(Beginning of Records provided)

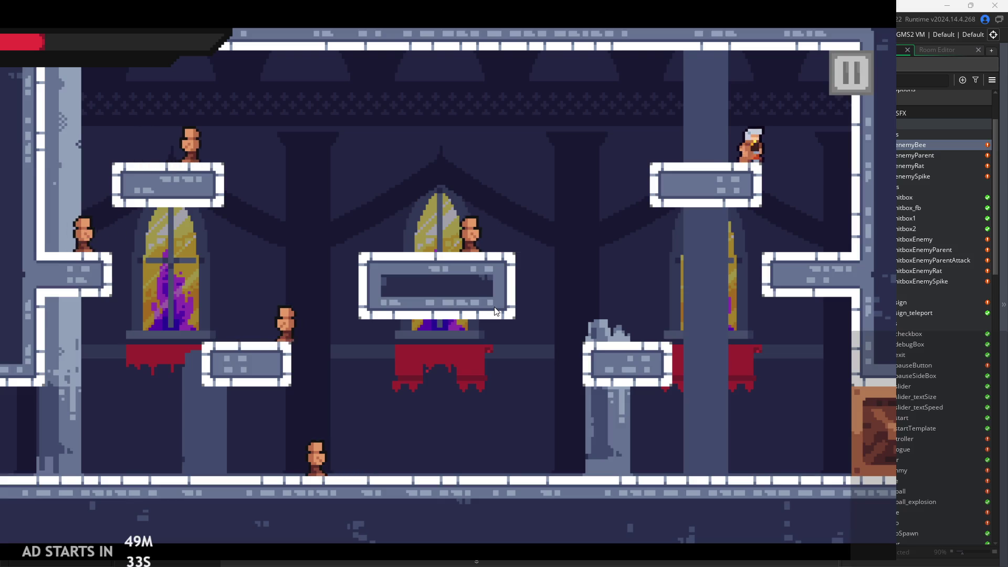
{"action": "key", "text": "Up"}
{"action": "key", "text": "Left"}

(End of Records provided)
(Beginning of Records provided)

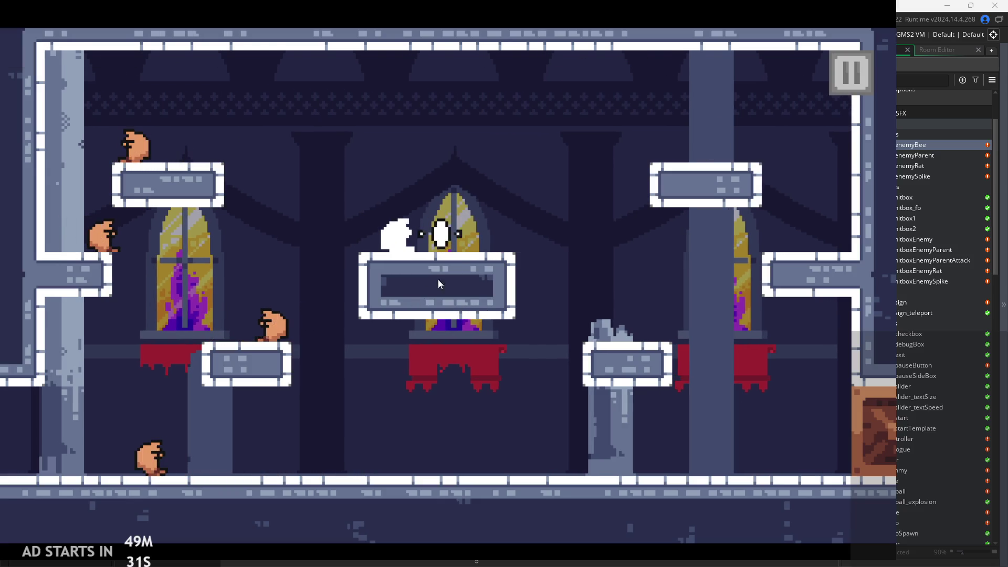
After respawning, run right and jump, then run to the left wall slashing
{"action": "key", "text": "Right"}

(End of Records provided)

→ **What is required**
If the word "action" appears in a line above, copy that line.

→ **Solution below**
{"action": "key", "text": "Up"}
{"action": "key", "text": "Left"}
{"action": "key", "text": "Right"}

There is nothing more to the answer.